# Example SQL Queries for Music App Data Analysis
These queries can help *Sparkify* analytics team in providing a statistical report on song play analysis and user activity on the app

In [1]:
%load_ext sql

In [2]:
%sql postgresql://student:student@127.0.0.1/sparkifydb

'Connected: student@sparkifydb'

**The query gives a yearly statistics on top 10 popular songs among music app users**

In [3]:
%sql WITH song_pop AS ( \
                       SELECT sp.start_time, a.artist_name, s.title FROM ((songplays sp JOIN songs s ON sp.song_id = s.song_id) \
                       JOIN artists a ON a.artist_id = sp.artist_id) \
                      ) \
SELECT t.year, sp.artist_name, sp.title, count(1) \
FROM time t \
JOIN song_pop sp ON t.start_time = sp.start_time \
GROUP BY t.year, sp.artist_name, sp.title \
ORDER BY count DESC \
LIMIT 10;

 * postgresql://student:***@127.0.0.1/sparkifydb
1 rows affected.


year,artist_name,title,count
2018,Elena,Setanta matins,1


**The query shows a yearly statistics of how many users visited the music streaming app**

In [4]:
%sql SELECT count(DISTINCT sp.userid), t.year \
FROM songplays sp \
JOIN time t ON sp.start_time = t.start_time \
GROUP BY year;

 * postgresql://student:***@127.0.0.1/sparkifydb
1 rows affected.


count,year
96,2018


**The query shows a yearly statistics with monthly span of users activity in the music streaming app helping in finding a seasonality trends**

In [5]:
%sql SELECT count(DISTINCT sp.userid), t.month, t.year \
FROM songplays sp \
JOIN time t ON sp.start_time = t.start_time \
GROUP BY t.month,t.year;

 * postgresql://student:***@127.0.0.1/sparkifydb
1 rows affected.


count,month,year
96,11,2018


**The query shows a yearly statistics of the music app popularity among women and men.

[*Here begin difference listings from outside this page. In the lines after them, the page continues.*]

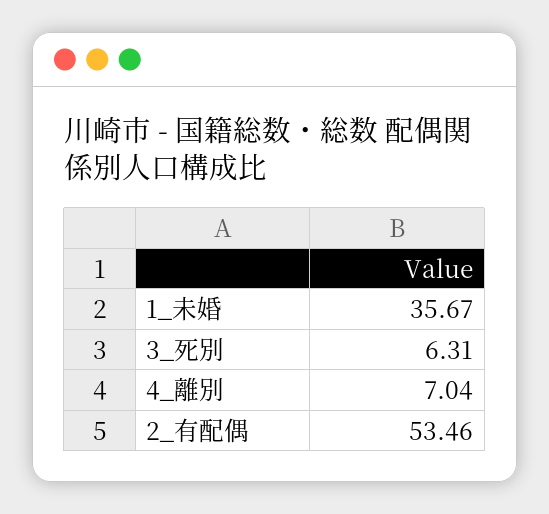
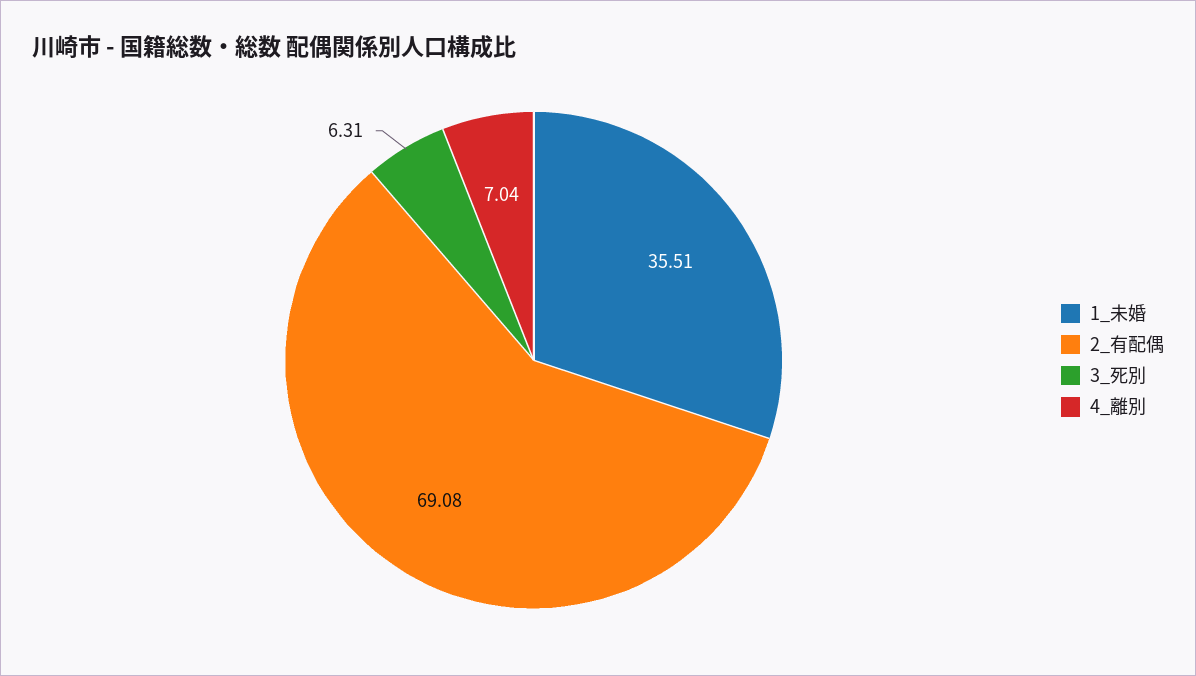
  {
-   "1_未婚": 35.67,
+   "1_未婚": 35.51,
    "3_死別": 6.31,
    "4_離別": 7.04,
-   "2_有配偶": 53.46
+   "2_有配偶": 69.08
  }

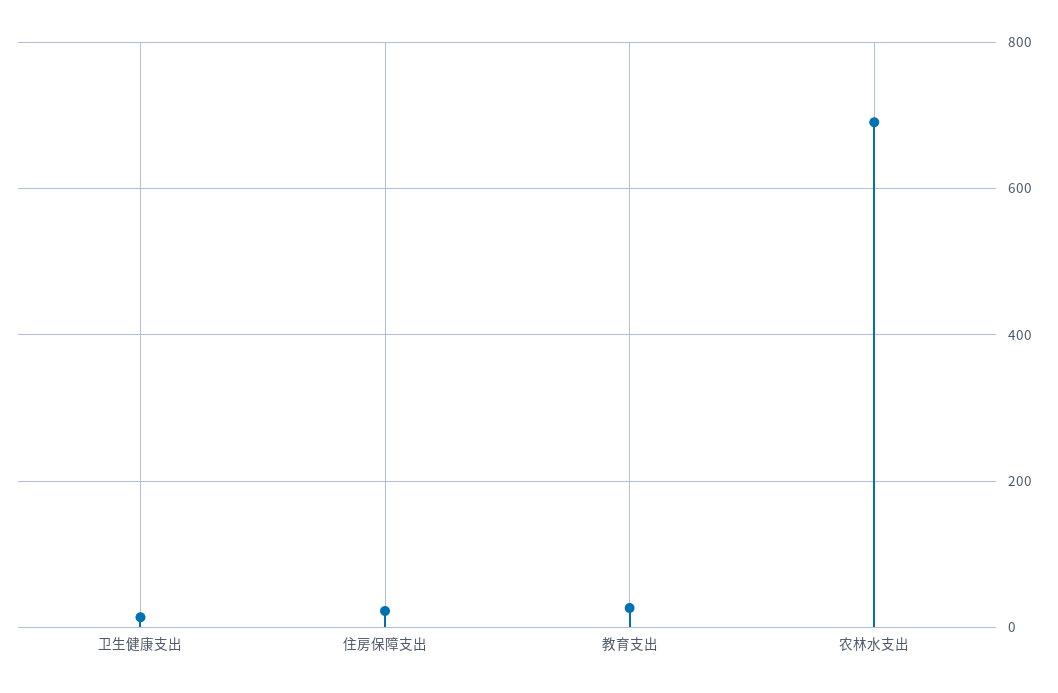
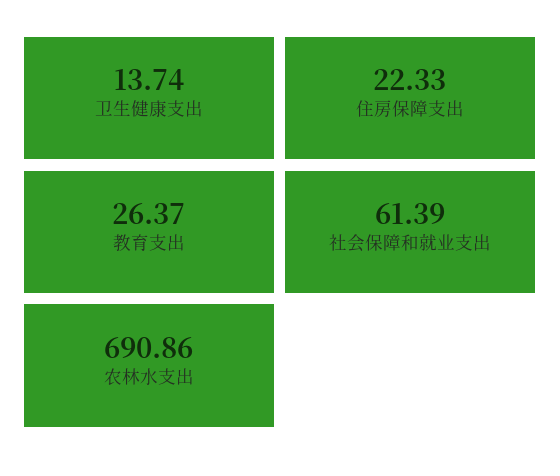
  {
    "卫生健康支出": 13.74,
    "住房保障支出": 22.33,
    "教育支出": 26.37,
-   "农林水支出": 690.86
+   "农林水支出": 690.86,
+   "社会保障和就业支出": 61.39
  }

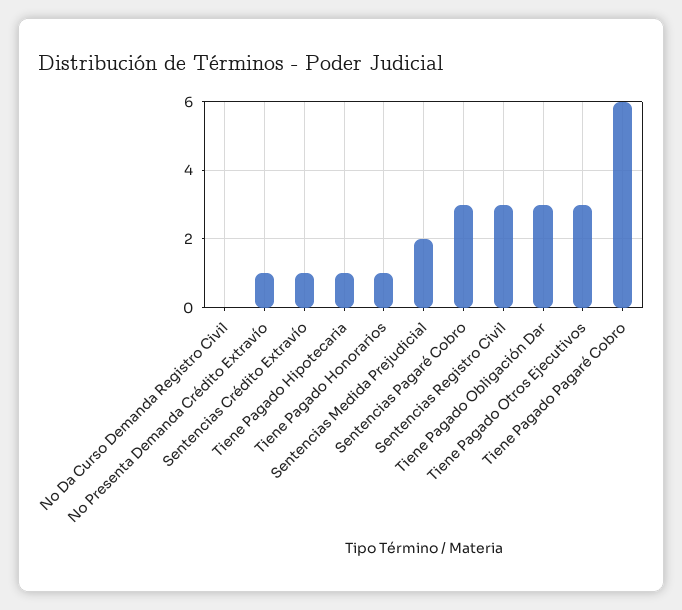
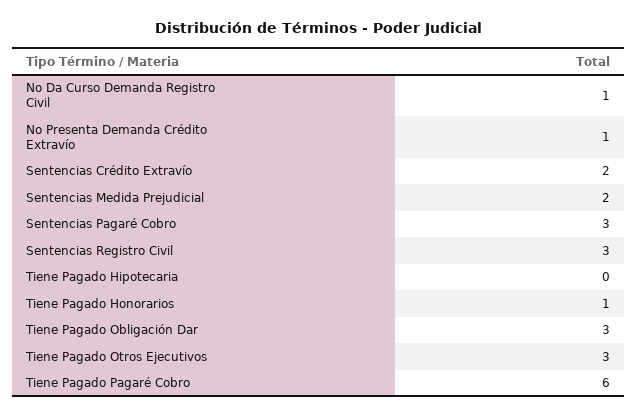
  {
-   "No Da Curso Demanda Registro Civil": 0,
+   "No Da Curso Demanda Registro Civil": 1,
    "No Presenta Demanda Crédito Extravío": 1,
-   "Sentencias Crédito Extravío": 1,
+   "Sentencias Crédito Extravío": 2,
-   "Tiene Pagado Hipotecaria": 1,
+   "Tiene Pagado Hipotecaria": 0,
    "Tiene Pagado Honorarios": 1,
    "Sentencias Medida Prejudicial": 2,
    "Sentencias Pagaré Cobro": 3,
    "Sentencias Registro Civil": 3,
    "Tiene Pagado Obligación Dar": 3,
    "Tiene Pagado Otros Ejecutivos": 3,
    "Tiene Pagado Pagaré Cobro": 6
  }

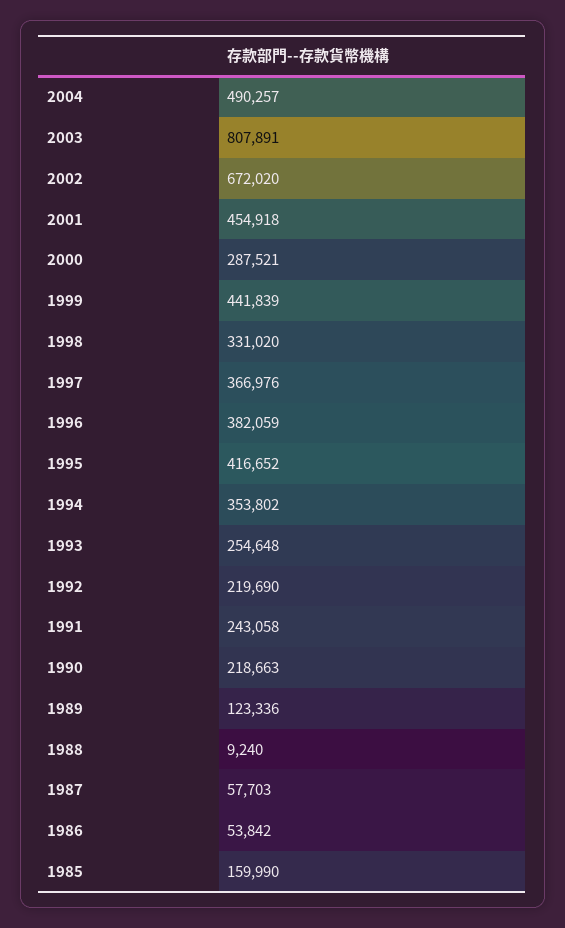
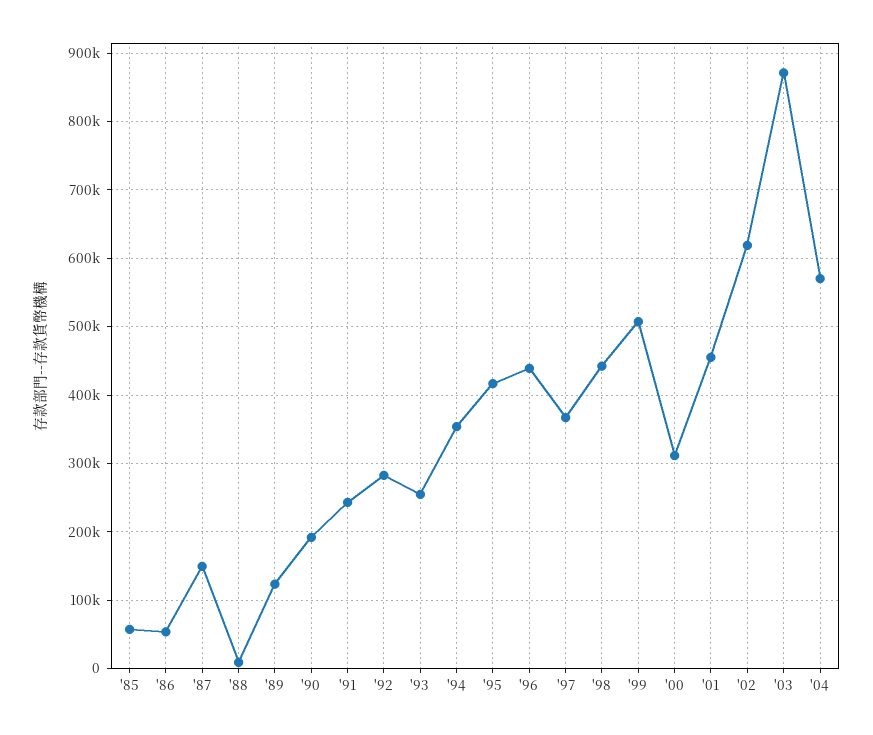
  {
-   "2004": 490257,
+   "2004": 570000,
-   "2003": 807891,
+   "2003": 870000,
-   "2002": 672020,
+   "2002": 620000,
    "2001": 454918,
-   "2000": 287521,
+   "2000": 310000,
-   "1999": 441839,
+   "1999": 510000,
-   "1998": 331020,
+   "1998": 440000,
    "1997": 366976,
-   "1996": 382059,
+   "1996": 440000,
    "1995": 416652,
    "1994": 353802,
    "1993": 254648,
-   "1992": 219690,
+   "1992": 280000,
    "1991": 243058,
-   "1990": 218663,
+   "1990": 190000,
    "1989": 123336,
    "1988": 9240,
-   "1987": 57703,
+   "1987": 150000,
    "1986": 53842,
-   "1985": 159990
+   "1985": 60000
  }

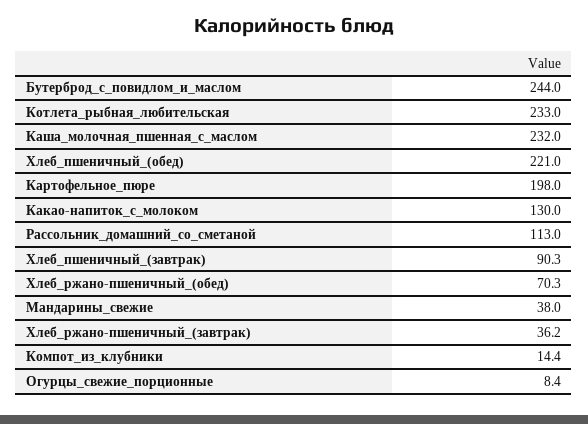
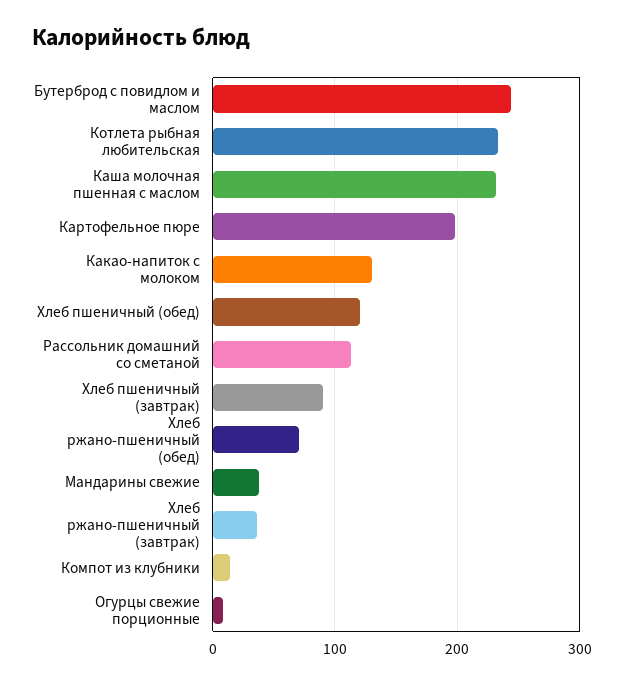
  {
    "Бутерброд_с_повидлом_и_маслом": 244,
    "Котлета_рыбная_любительская": 233,
    "Каша_молочная_пшенная_с_маслом": 232,
-   "Хлеб_пшеничный_(обед)": 221,
+   "Хлеб_пшеничный_(обед)": 120,
    "Картофельное_пюре": 198,
    "Какао-напиток_с_молоком": 130,
    "Рассольник_домашний_со_сметаной": 113,
    "Хлеб_пшеничный_(завтрак)": 90.3,
    "Хлеб_ржано-пшеничный_(обед)": 70.3,
    "Мандарины_свежие": 38,
    "Хлеб_ржано-пшеничный_(завтрак)": 36.2,
    "Компот_из_клубники": 14.4,
    "Огурцы_свежие_порционные": 8.4
  }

It could help forecast a music app viability and define a target market**

In [6]:
%sql WITH user_time AS ( \
                       SELECT sp.userid, t.week, t.month, t.year FROM songplays sp JOIN time t ON sp.start_time = t.start_time \
                      ) \
SELECT ut.year, u.gender, count(1) \
FROM users u \
JOIN user_time ut ON u.userid = ut.userid \
GROUP BY ut.year, u.gender \
ORDER BY u.gender;

 * postgresql://student:***@127.0.0.1/sparkifydb
2 rows affected.


year,gender,count
2018,F,4887
2018,M,1933


**The query gives a yearly statistics on top 10 popular songs among app users taking into account their gender. Based on this information *Sparkify* can mange the music selection available in the app**

In [7]:
%sql WITH song_pop AS ( \
                       SELECT sp.start_time, a.artist_name, s.title, u.gender FROM (((songplays sp JOIN songs s ON sp.song_id = s.song_id) \
                       JOIN artists a ON a.artist_id = sp.artist_id) \
                       JOIN users u ON u.userId = sp.userId) \
                      ) \
SELECT t.year, sp.artist_name, sp.title, sp.gender, count(1) \
FROM time t \
JOIN song_pop sp ON t.start_time = sp.start_time \
GROUP BY t.year, sp.artist_name, sp.title, sp.gender \
ORDER BY count DESC, sp.gender \
LIMIT 10;

 * postgresql://student:***@127.0.0.1/sparkifydb
1 rows affected.


year,artist_name,title,gender,count
2018,Elena,Setanta matins,F,1


**The query shows a yearly statistics with a monthly span on users' level (`free` or `paid`) giving an overview of how often users subscribe to paid services.**

In [8]:
%sql WITH user_time AS ( \
                       SELECT sp.userid, t.week, t.month, t.year FROM songplays sp JOIN time t ON sp.start_time = t.start_time \
                      ) \
SELECT ut.year, ut.month, u.level, count(1) \
FROM users u \
JOIN user_time ut ON u.userid = ut.userid \
GROUP BY ut.year, ut.month, u.level \
ORDER BY ut.year, ut.month, u.level;

 * postgresql://student:***@127.0.0.1/sparkifydb
2 rows affected.


year,month,level,count
2018,11,free,1731
2018,11,paid,5089